IHRE AUFGABEN:
A - Bitte geben Sie den Abschnitt aus dem Text zum NATO-Beitritt Finnlands und Schwedens von „Eines der auffälligsten“ bis „Zielgruppen im Ausland.“ wortgetreu wieder.
B - Übertragen Sie folgenden Satz aus dem Text zum NATO-Beitritt Finnlands und Schwedens ins Englische: „Eines der auffälligsten Merkmale der Kreml-Propaganda ist ihre fast vollständige Abkopplung von der Realität und den anvisierten Zielgruppen im Ausland.“
┌─ VORLIEGENDER TEXT
Trotz der fortlaufenden Versuche des Kremls, den NATO-Beitritt Finnlands und Schwedens zu behindern und die Entscheidungsträger und Bürger dieser Länder einzuschüchtern, schreitet der Beitrittsprozess weiter voran.

Russlands ungerechtfertigte und illegale militärische Invasion der Ukraine am 24. Februar und die völkermörderische Art der russischen Kriegsführung waren der letzte Funke, um eine intensive öffentliche Debatte über die nationale Sicherheit im traditionell militärisch bündnisfreien Finnland und Schweden auszulösen.

Als Ergebnis dieser politischen Debatte haben Finnland und Schweden im Frühjahr 2022 beschlossen, den Prozess zur Aufnahme als vollwertige NATO-Mitgliedstaaten einzuleiten. Später führten diese Entscheidungen dazu, dass Finnland und Schweden auf dem Madrider Gipfel des Bündnisses am 29. Juni eingeladen wurden, NATO-Mitgliedstaaten zu werden. Nur eine Woche später, am 5. Juli, hatten die Bündnismitglieder bereits die Beitrittsprotokolle beider Länder unterzeichnet. Diese Entwicklung setzte den Ratifizierungsprozess in allen Mitgliedsstaaten in Gang. Bis zum heutigen Tag haben 28 von 30 Bündnismitgliedern die Beitrittsprotokolle ratifiziert.

Während des gesamten Prozesses haben wir die Kreml-nahe Desinformationskampagne zu diesem Thema beobachtet, darüber berichtet und unsere Online-Fallsammlung mit Beispielen von Desinformation ergänzt.

Nichtssagendes, leeres Gerede

Eines der auffälligsten Merkmale der Kreml-Propaganda ist ihre fast vollständige Abkopplung von der Realität und den anvisierten Zielgruppen im Ausland.

Das Gerede der Kreml-Propagandisten, dass Länder wie Finnland und Schweden Marionettenstaaten seien, die von externen Mächten gesteuert werden, spiegelt nur die deplatzierten Ansichten des Kremls über die Souveränität der Nationen wider. In ihrer verzerrten Sichtweise sind nur wenige starke Länder wirklich souverän auf dem globalen Spielfeld der Geopolitik.
└─
┌─ DATENZEILEN
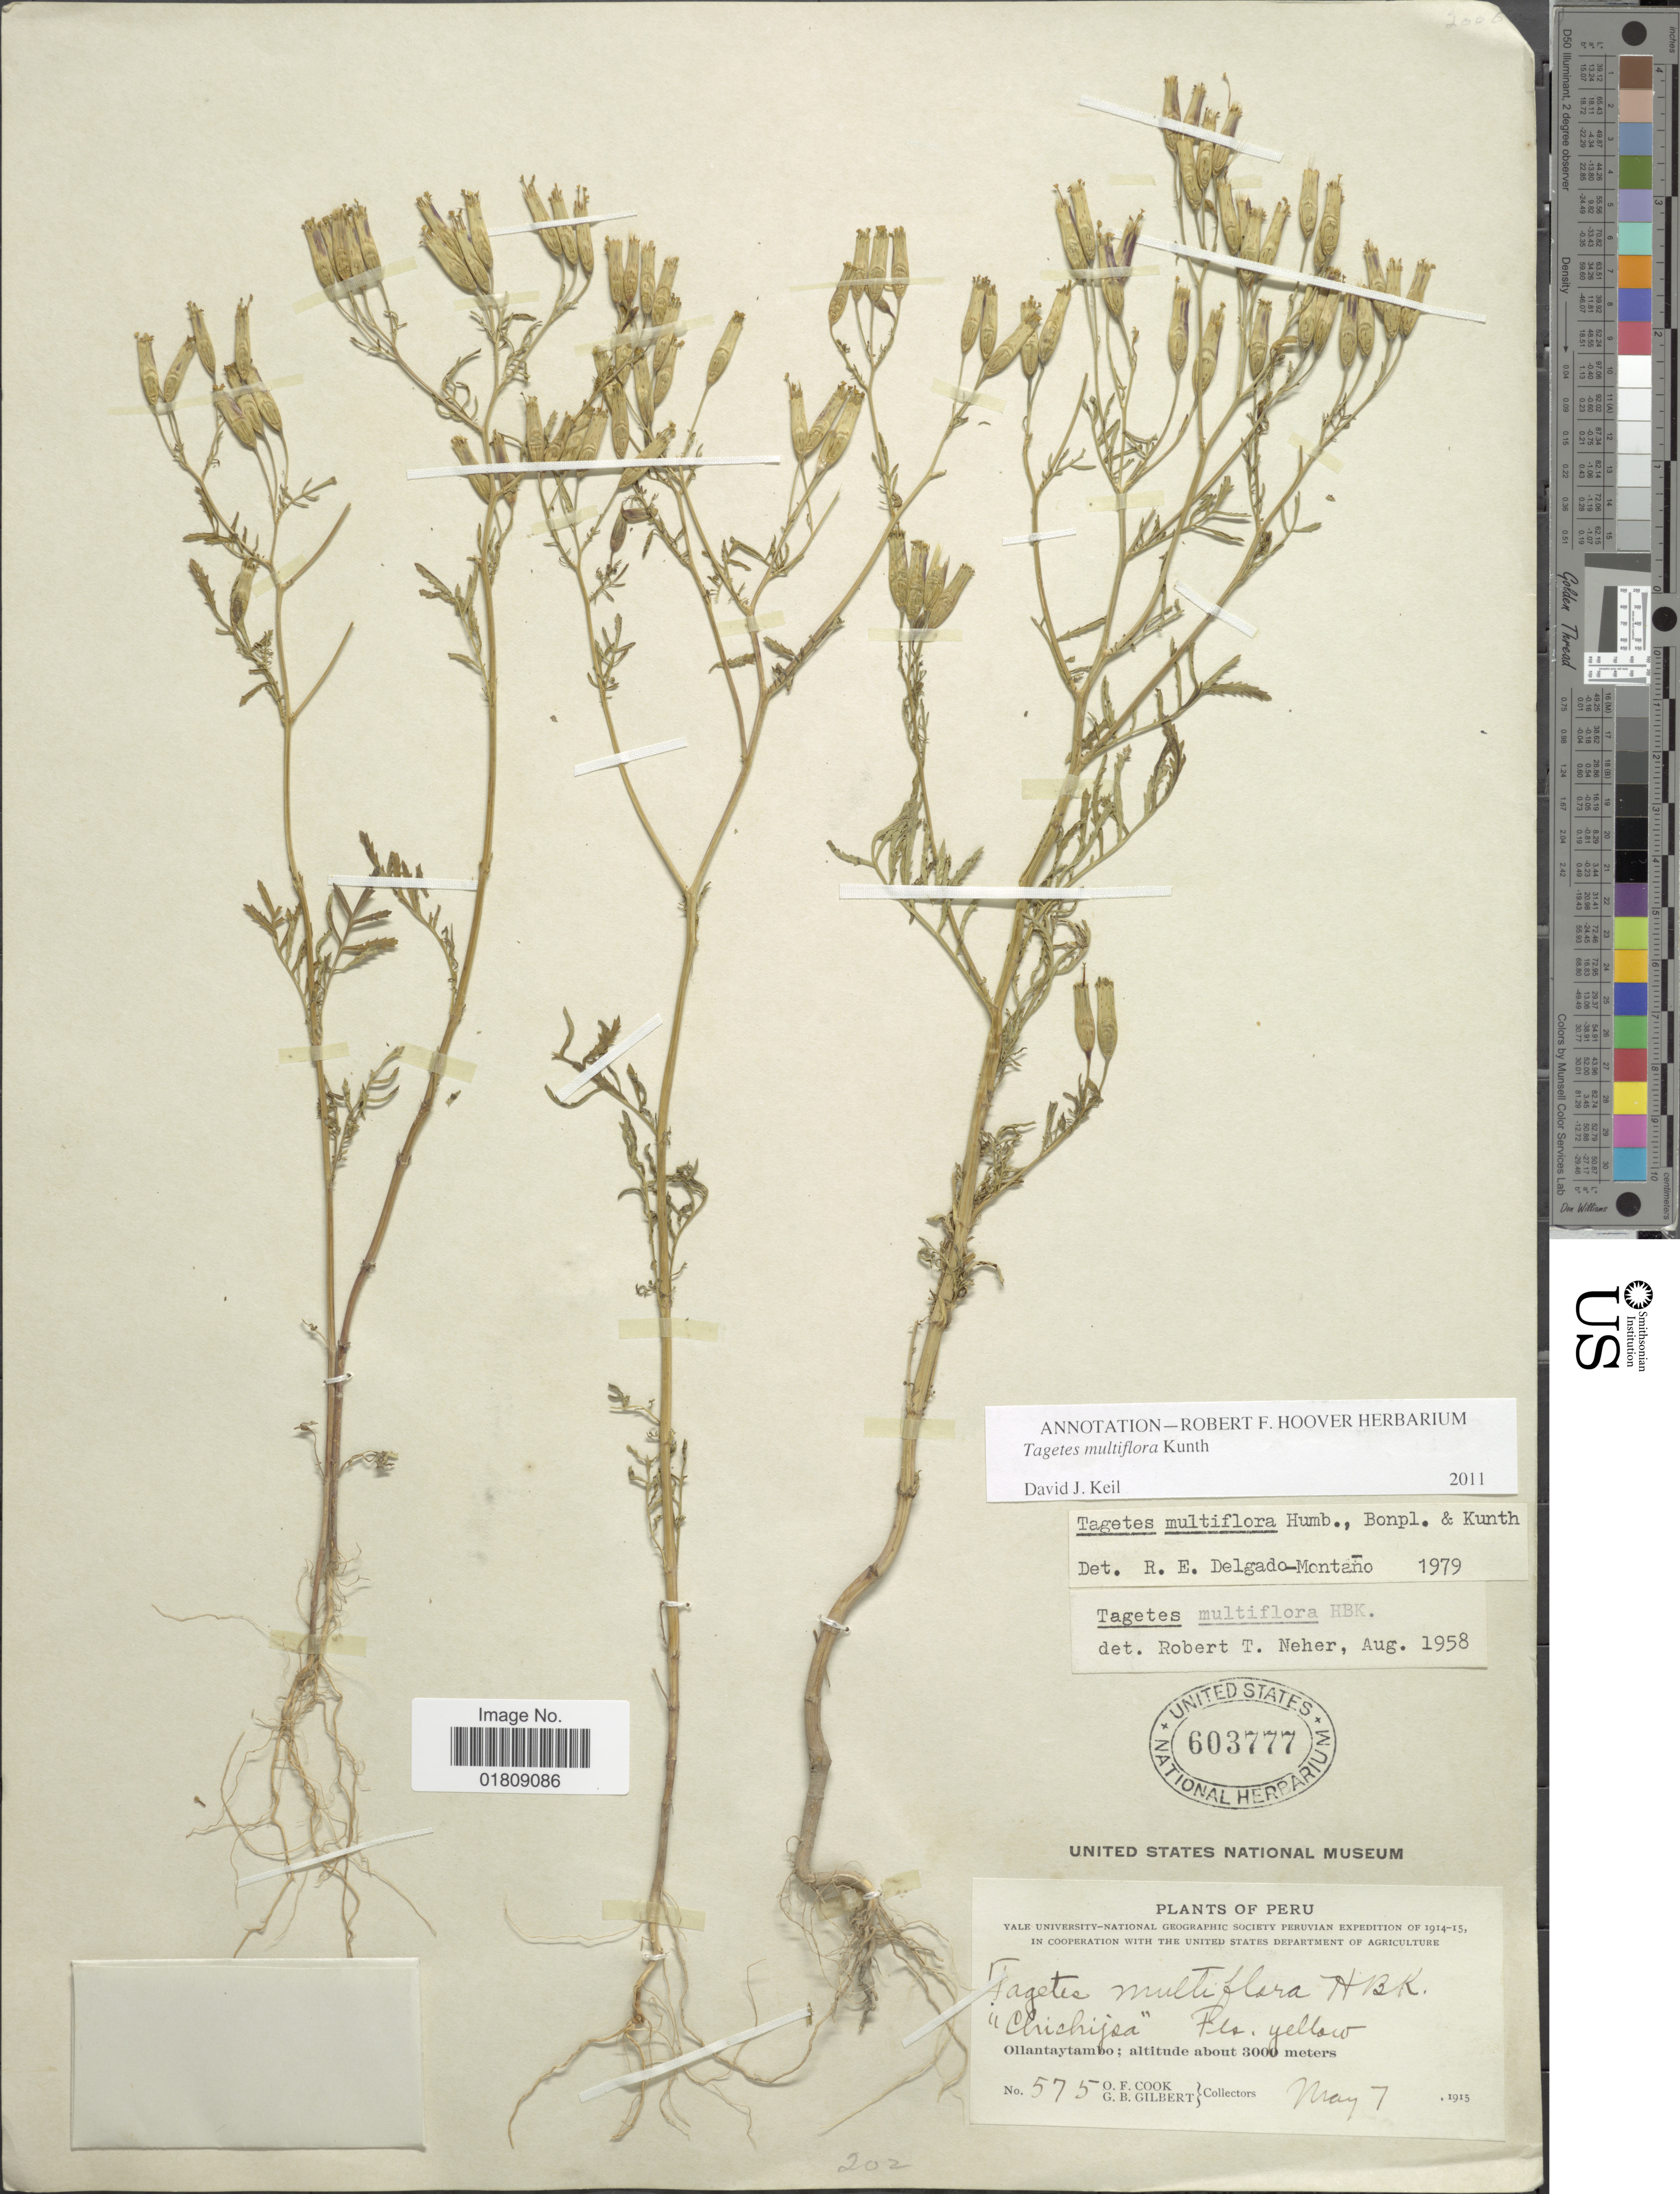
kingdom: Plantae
└─
┌─ DATENZEILEN
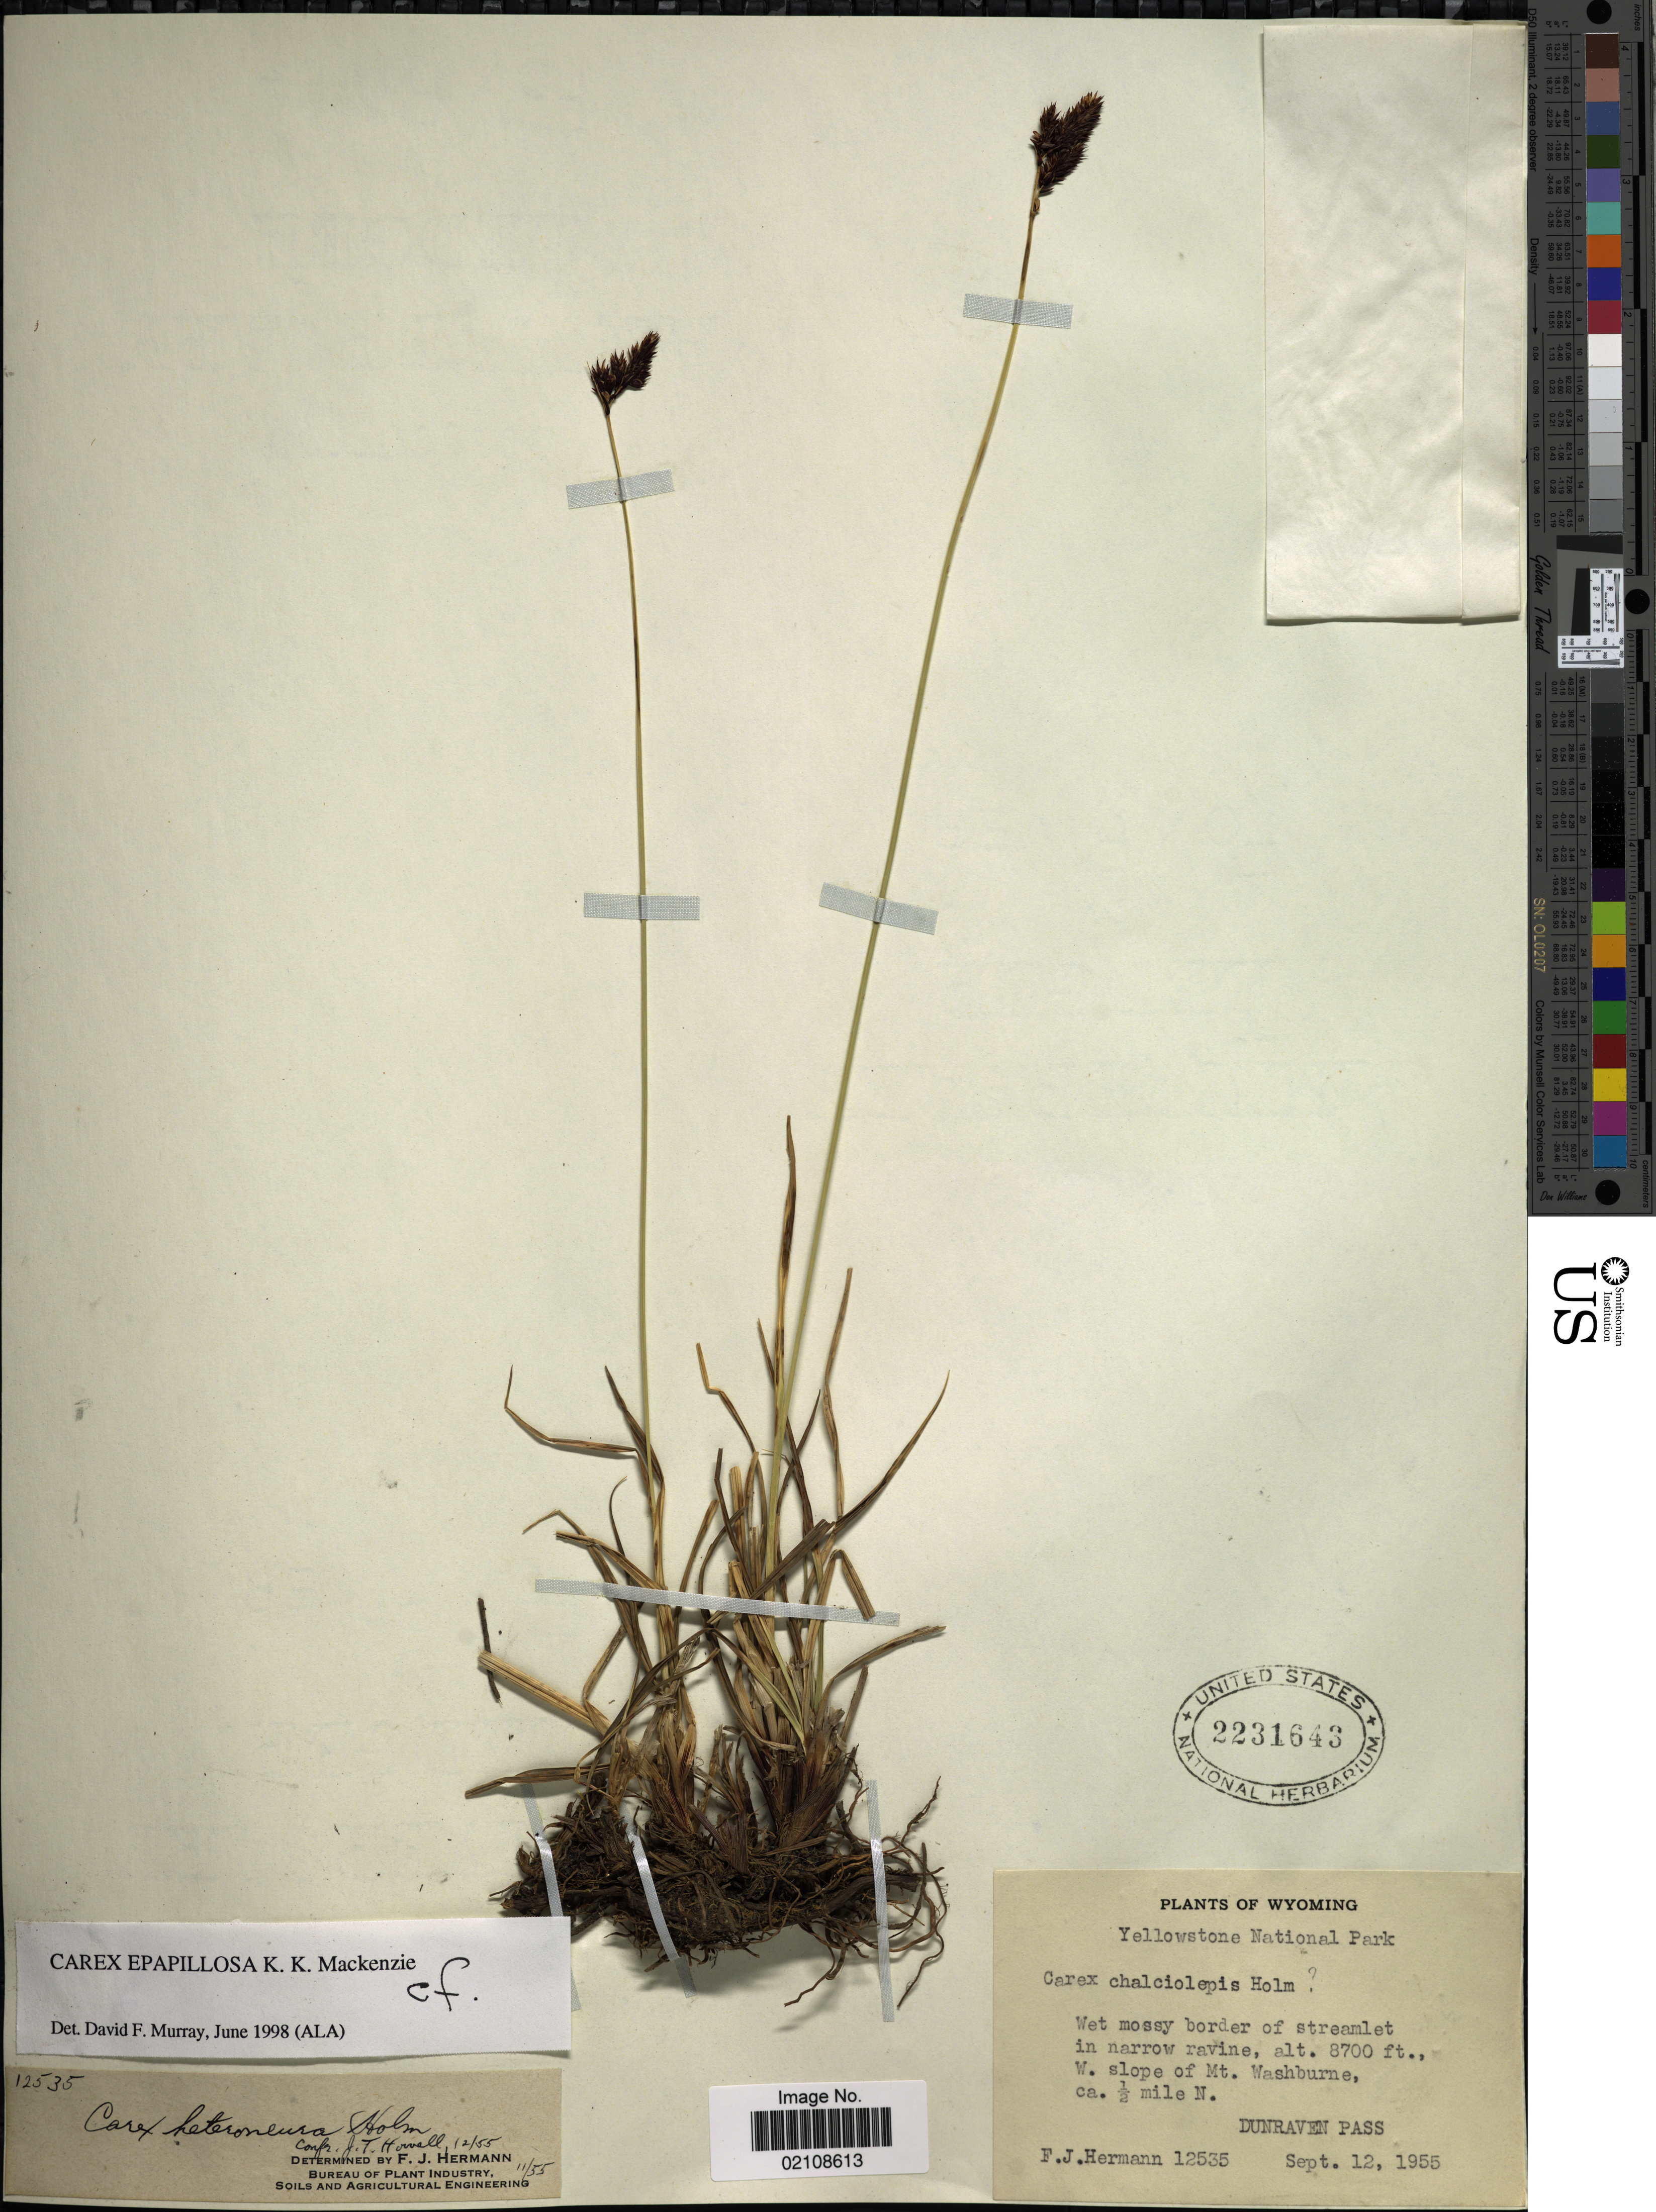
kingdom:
└─
ERGEBNISSE DER ÜBUNG:
A -
Eines der auffälligsten Merkmale der Kreml-Propaganda ist ihre fast vollständige Abkopplung von der Realität und den anvisierten Zielgruppen im Ausland.

B - One of the most striking features of Kremlin propaganda is its almost complete detachment from reality and from its intended target audiences abroad.